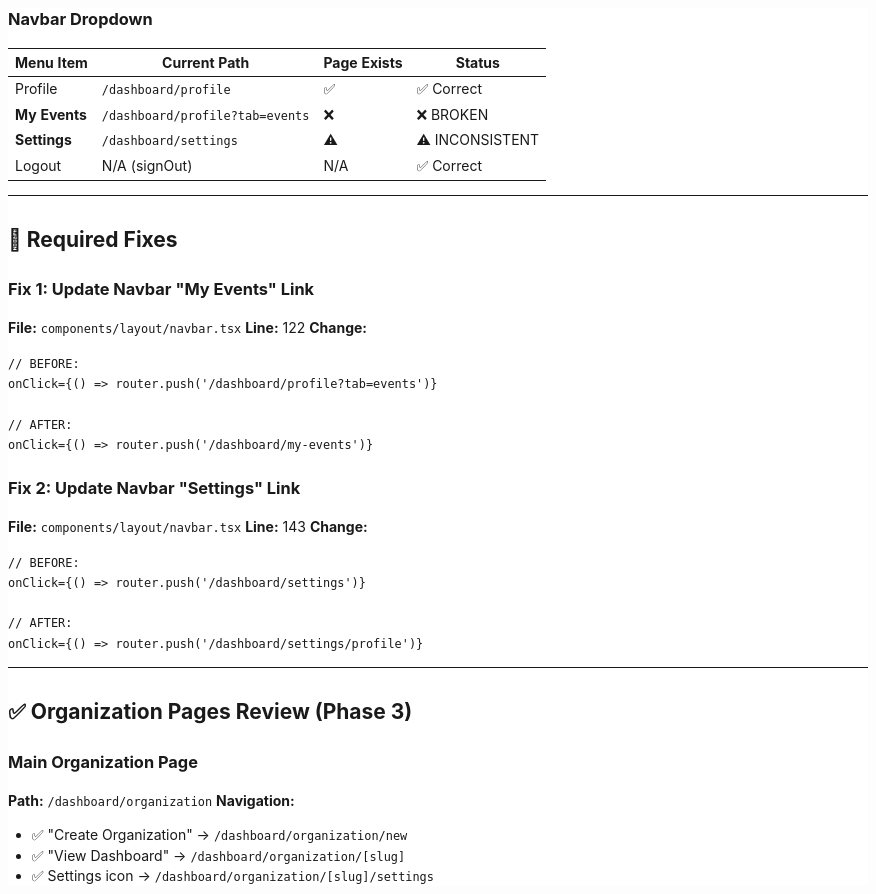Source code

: ### Navbar Dropdown
| Menu Item | Current Path | Page Exists | Status |
|-----------|-------------|-------------|---------|
| Profile | `/dashboard/profile` | ✅ | ✅ Correct |
| **My Events** | `/dashboard/profile?tab=events` | ❌ | ❌ BROKEN |
| **Settings** | `/dashboard/settings` | ⚠️ | ⚠️ INCONSISTENT |
| Logout | N/A (signOut) | N/A | ✅ Correct |

---

## 🔧 Required Fixes

### Fix 1: Update Navbar "My Events" Link
**File:** `components/layout/navbar.tsx`
**Line:** 122
**Change:**
```tsx
// BEFORE:
onClick={() => router.push('/dashboard/profile?tab=events')}

// AFTER:
onClick={() => router.push('/dashboard/my-events')}
```

### Fix 2: Update Navbar "Settings" Link
**File:** `components/layout/navbar.tsx`
**Line:** 143
**Change:**
```tsx
// BEFORE:
onClick={() => router.push('/dashboard/settings')}

// AFTER:
onClick={() => router.push('/dashboard/settings/profile')}
```

---

## ✅ Organization Pages Review (Phase 3)

### Main Organization Page
**Path:** `/dashboard/organization`
**Navigation:**
- ✅ "Create Organization" → `/dashboard/organization/new`
- ✅ "View Dashboard" → `/dashboard/organization/[slug]`
- ✅ Settings icon → `/dashboard/organization/[slug]/settings`
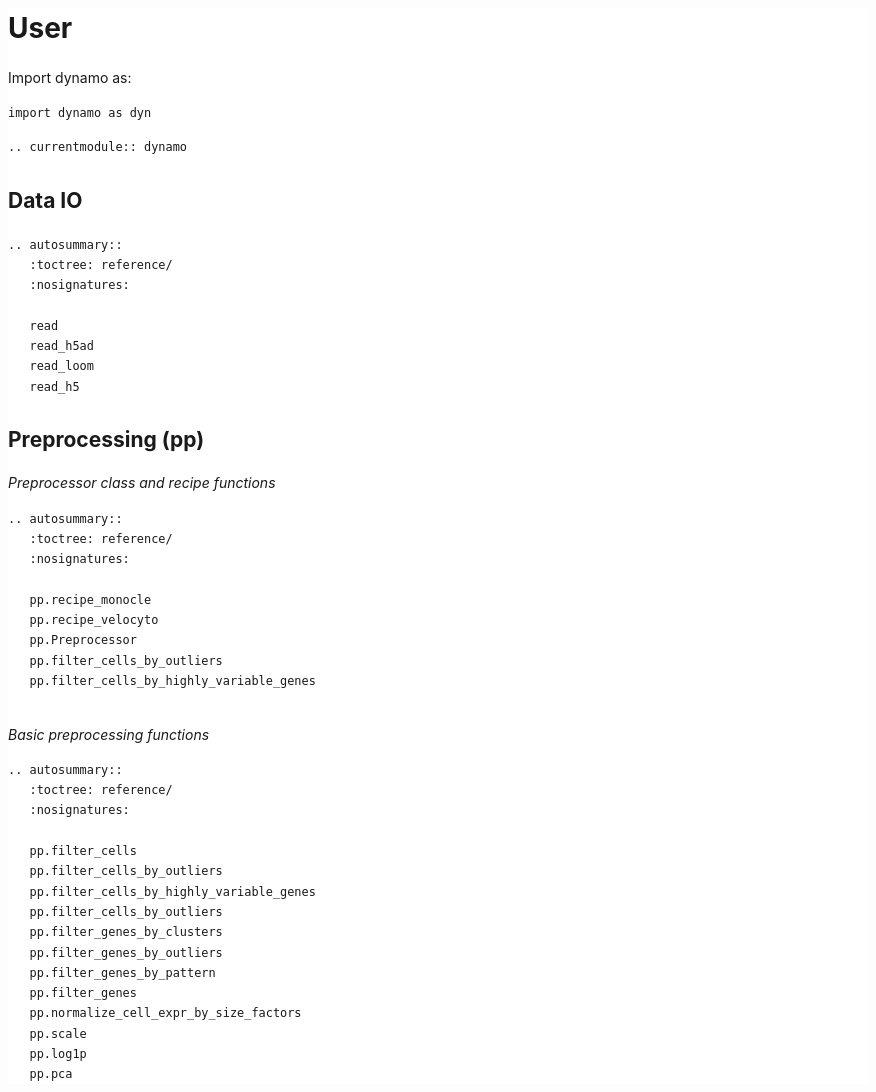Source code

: # User

Import dynamo as:

```
import dynamo as dyn
```

```{eval-rst}
.. currentmodule:: dynamo

```

## Data IO

```{eval-rst}
.. autosummary::
   :toctree: reference/
   :nosignatures:

   read
   read_h5ad
   read_loom
   read_h5

```

## Preprocessing (pp)

_Preprocessor class and recipe functions_

```{eval-rst}
.. autosummary::
   :toctree: reference/
   :nosignatures:

   pp.recipe_monocle
   pp.recipe_velocyto
   pp.Preprocessor
   pp.filter_cells_by_outliers
   pp.filter_cells_by_highly_variable_genes
   

```

_Basic preprocessing functions_

```{eval-rst}
.. autosummary::
   :toctree: reference/
   :nosignatures:

   pp.filter_cells
   pp.filter_cells_by_outliers
   pp.filter_cells_by_highly_variable_genes
   pp.filter_cells_by_outliers
   pp.filter_genes_by_clusters
   pp.filter_genes_by_outliers
   pp.filter_genes_by_pattern
   pp.filter_genes
   pp.normalize_cell_expr_by_size_factors
   pp.scale
   pp.log1p
   pp.pca

```
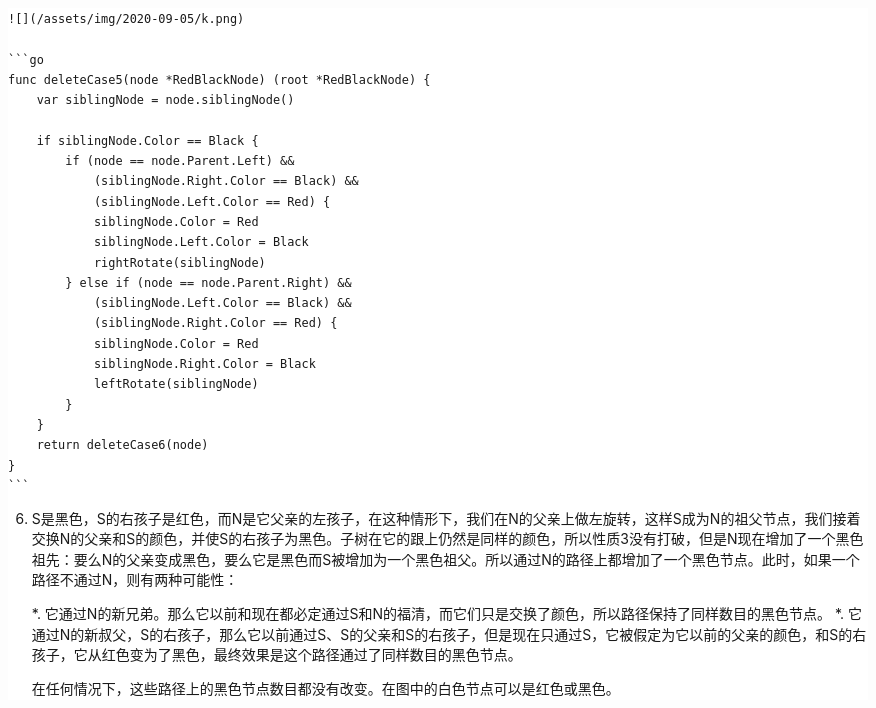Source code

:     ![](/assets/img/2020-09-05/k.png)
    
    ```go
    func deleteCase5(node *RedBlackNode) (root *RedBlackNode) {
    	var siblingNode = node.siblingNode()
    
    	if siblingNode.Color == Black {
    		if (node == node.Parent.Left) &&
    			(siblingNode.Right.Color == Black) &&
    			(siblingNode.Left.Color == Red) {
    			siblingNode.Color = Red
    			siblingNode.Left.Color = Black
    			rightRotate(siblingNode)
    		} else if (node == node.Parent.Right) &&
    			(siblingNode.Left.Color == Black) &&
    			(siblingNode.Right.Color == Red) {
    			siblingNode.Color = Red
    			siblingNode.Right.Color = Black
    			leftRotate(siblingNode)
    		}
    	}
    	return deleteCase6(node)
    }
    ```
   
6. S是黑色，S的右孩子是红色，而N是它父亲的左孩子，在这种情形下，我们在N的父亲上做左旋转，这样S成为N的祖父节点，我们接着交换N的父亲和S的颜色，并使S的右孩子为黑色。子树在它的跟上仍然是同样的颜色，所以性质3没有打破，但是N现在增加了一个黑色祖先：要么N的父亲变成黑色，要么它是黑色而S被增加为一个黑色祖父。所以通过N的路径上都增加了一个黑色节点。此时，如果一个路径不通过N，则有两种可能性：

    *. 它通过N的新兄弟。那么它以前和现在都必定通过S和N的福清，而它们只是交换了颜色，所以路径保持了同样数目的黑色节点。
    *. 它通过N的新叔父，S的右孩子，那么它以前通过S、S的父亲和S的右孩子，但是现在只通过S，它被假定为它以前的父亲的颜色，和S的右孩子，它从红色变为了黑色，最终效果是这个路径通过了同样数目的黑色节点。

    在任何情况下，这些路径上的黑色节点数目都没有改变。在图中的白色节点可以是红色或黑色。
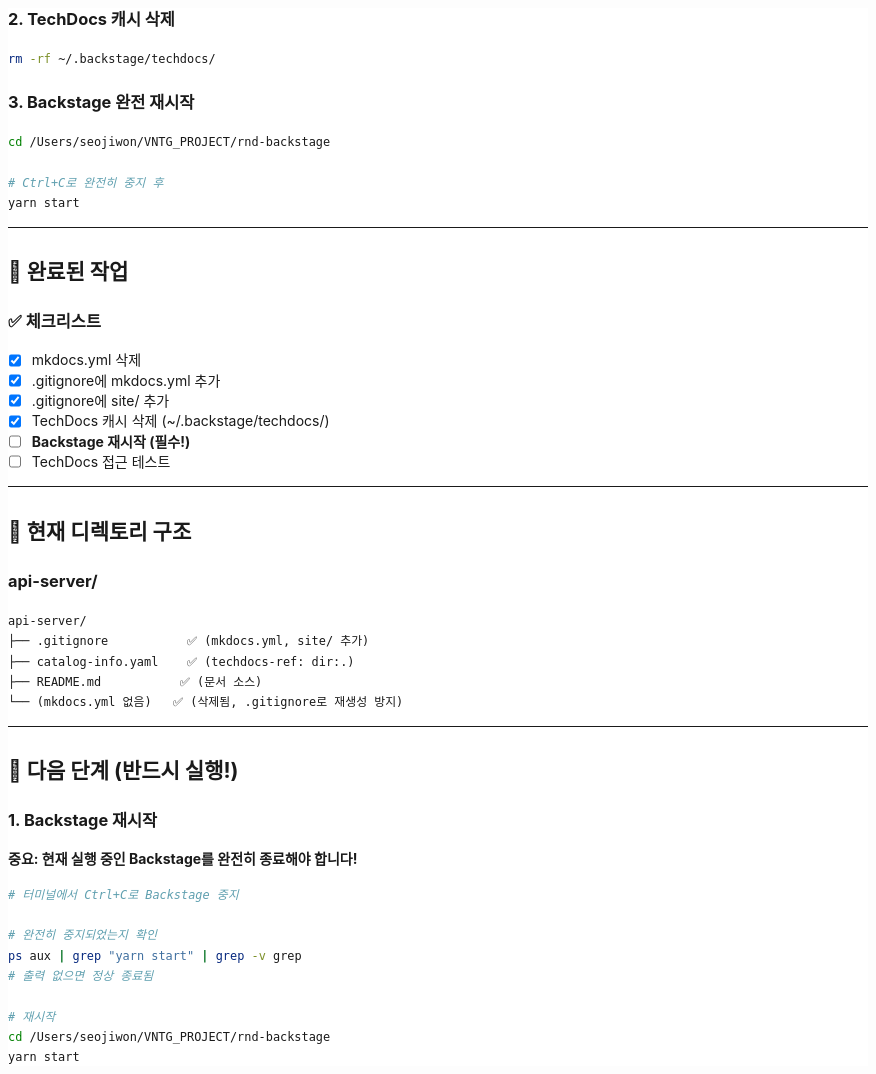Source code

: ### 2. TechDocs 캐시 삭제

```bash
rm -rf ~/.backstage/techdocs/
```

### 3. Backstage 완전 재시작

```bash
cd /Users/seojiwon/VNTG_PROJECT/rnd-backstage

# Ctrl+C로 완전히 중지 후
yarn start
```

---

## 🔄 완료된 작업

### ✅ 체크리스트

- [x] mkdocs.yml 삭제
- [x] .gitignore에 mkdocs.yml 추가
- [x] .gitignore에 site/ 추가
- [x] TechDocs 캐시 삭제 (~/.backstage/techdocs/)
- [ ] **Backstage 재시작 (필수!)**
- [ ] TechDocs 접근 테스트

---

## 📁 현재 디렉토리 구조

### api-server/
```
api-server/
├── .gitignore           ✅ (mkdocs.yml, site/ 추가)
├── catalog-info.yaml    ✅ (techdocs-ref: dir:.)
├── README.md           ✅ (문서 소스)
└── (mkdocs.yml 없음)   ✅ (삭제됨, .gitignore로 재생성 방지)
```

---

## 🚀 다음 단계 (반드시 실행!)

### 1. Backstage 재시작

**중요: 현재 실행 중인 Backstage를 완전히 종료해야 합니다!**

```bash
# 터미널에서 Ctrl+C로 Backstage 중지

# 완전히 중지되었는지 확인
ps aux | grep "yarn start" | grep -v grep
# 출력 없으면 정상 종료됨

# 재시작
cd /Users/seojiwon/VNTG_PROJECT/rnd-backstage
yarn start
```
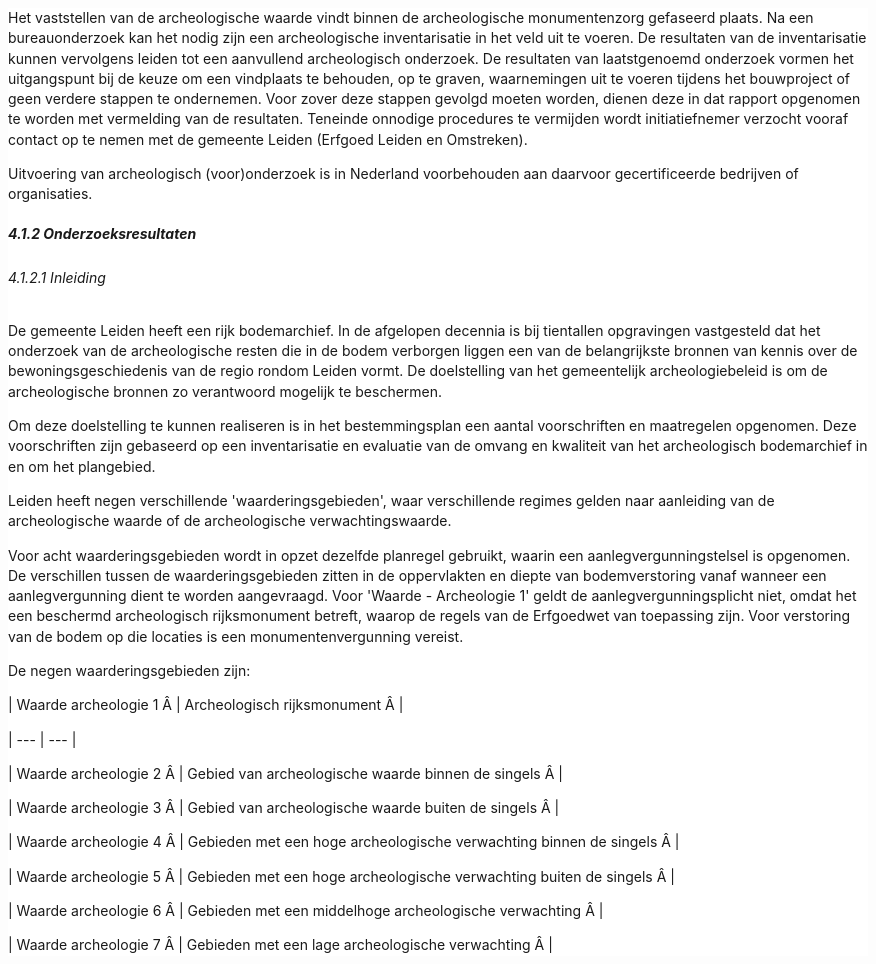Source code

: Het vaststellen van de archeologische waarde vindt binnen de archeologische monumentenzorg gefaseerd plaats. Na een bureauonderzoek kan het nodig zijn een archeologische inventarisatie in het veld uit te voeren. De resultaten van de inventarisatie kunnen vervolgens leiden tot een aanvullend archeologisch onderzoek. De resultaten van laatstgenoemd onderzoek vormen het uitgangspunt bij de keuze om een vindplaats te behouden, op te graven, waarnemingen uit te voeren tijdens het bouwproject of geen verdere stappen te ondernemen. Voor zover deze stappen gevolgd moeten worden, dienen deze in dat rapport opgenomen te worden met vermelding van de resultaten. Teneinde onnodige procedures te vermijden wordt initiatiefnemer verzocht vooraf contact op te nemen met de gemeente Leiden (Erfgoed Leiden en Omstreken).

Uitvoering van archeologisch (voor)onderzoek is in Nederland voorbehouden aan daarvoor gecertificeerde bedrijven of organisaties.

##### 4\.1\.2 Onderzoeksresultaten

###### 4\.1\.2\.1 Inleiding

De gemeente Leiden heeft een rijk bodemarchief. In de afgelopen decennia is bij tientallen opgravingen vastgesteld dat het onderzoek van de archeologische resten die in de bodem verborgen liggen een van de belangrijkste bronnen van kennis over de bewoningsgeschiedenis van de regio rondom Leiden vormt. De doelstelling van het gemeentelijk archeologiebeleid is om de archeologische bronnen zo verantwoord mogelijk te beschermen.

Om deze doelstelling te kunnen realiseren is in het bestemmingsplan een aantal voorschriften en maatregelen opgenomen. Deze voorschriften zijn gebaseerd op een inventarisatie en evaluatie van de omvang en kwaliteit van het archeologisch bodemarchief in en om het plangebied.

Leiden heeft negen verschillende 'waarderingsgebieden', waar verschillende regimes gelden naar aanleiding van de archeologische waarde of de archeologische verwachtingswaarde.

Voor acht waarderingsgebieden wordt in opzet dezelfde planregel gebruikt, waarin een aanlegvergunningstelsel is opgenomen. De verschillen tussen de waarderingsgebieden zitten in de oppervlakten en diepte van bodemverstoring vanaf wanneer een aanlegvergunning dient te worden aangevraagd. Voor 'Waarde \- Archeologie 1' geldt de aanlegvergunningsplicht niet, omdat het een beschermd archeologisch rijksmonument betreft, waarop de regels van de Erfgoedwet van toepassing zijn. Voor verstoring van de bodem op die locaties is een monumentenvergunning vereist.

De negen waarderingsgebieden zijn:

| Waarde archeologie 1   Â | Archeologisch rijksmonument   Â |

| --- | --- |

| Waarde archeologie 2   Â | Gebied van archeologische waarde binnen de singels   Â |

| Waarde archeologie 3   Â | Gebied van archeologische waarde buiten de singels   Â |

| Waarde archeologie 4   Â | Gebieden met een hoge archeologische verwachting binnen de singels   Â |

| Waarde archeologie 5   Â | Gebieden met een hoge archeologische verwachting buiten de singels   Â |

| Waarde archeologie 6   Â | Gebieden met een middelhoge archeologische verwachting   Â |

| Waarde archeologie 7   Â | Gebieden met een lage archeologische verwachting   Â |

About this exercise: Could you output exactly the lines above, from the line with "### api-server/" up to and including the line with "Om deze doelstelling", and nothing else, skipping the pictures?

Solution:
### api-server/
```
api-server/
├── .gitignore           ✅ (mkdocs.yml, site/ 추가)
├── catalog-info.yaml    ✅ (techdocs-ref: dir:.)
├── README.md           ✅ (문서 소스)
└── (mkdocs.yml 없음)   ✅ (삭제됨, .gitignore로 재생성 방지)
```

---

## 🚀 다음 단계 (반드시 실행!)

### 1. Backstage 재시작

**중요: 현재 실행 중인 Backstage를 완전히 종료해야 합니다!**

```bash
# 터미널에서 Ctrl+C로 Backstage 중지

# 완전히 중지되었는지 확인
ps aux | grep "yarn start" | grep -v grep
# 출력 없으면 정상 종료됨

# 재시작
cd /Users/seojiwon/VNTG_PROJECT/rnd-backstage
yarn start
```
Source code

: Het vaststellen van de archeologische waarde vindt binnen de archeologische monumentenzorg gefaseerd plaats. Na een bureauonderzoek kan het nodig zijn een archeologische inventarisatie in het veld uit te voeren. De resultaten van de inventarisatie kunnen vervolgens leiden tot een aanvullend archeologisch onderzoek. De resultaten van laatstgenoemd onderzoek vormen het uitgangspunt bij de keuze om een vindplaats te behouden, op te graven, waarnemingen uit te voeren tijdens het bouwproject of geen verdere stappen te ondernemen. Voor zover deze stappen gevolgd moeten worden, dienen deze in dat rapport opgenomen te worden met vermelding van de resultaten. Teneinde onnodige procedures te vermijden wordt initiatiefnemer verzocht vooraf contact op te nemen met de gemeente Leiden (Erfgoed Leiden en Omstreken).

Uitvoering van archeologisch (voor)onderzoek is in Nederland voorbehouden aan daarvoor gecertificeerde bedrijven of organisaties.

##### 4\.1\.2 Onderzoeksresultaten

###### 4\.1\.2\.1 Inleiding

De gemeente Leiden heeft een rijk bodemarchief. In de afgelopen decennia is bij tientallen opgravingen vastgesteld dat het onderzoek van de archeologische resten die in de bodem verborgen liggen een van de belangrijkste bronnen van kennis over de bewoningsgeschiedenis van de regio rondom Leiden vormt. De doelstelling van het gemeentelijk archeologiebeleid is om de archeologische bronnen zo verantwoord mogelijk te beschermen.

Om deze doelstelling te kunnen realiseren is in het bestemmingsplan een aantal voorschriften en maatregelen opgenomen. Deze voorschriften zijn gebaseerd op een inventarisatie en evaluatie van de omvang en kwaliteit van het archeologisch bodemarchief in en om het plangebied.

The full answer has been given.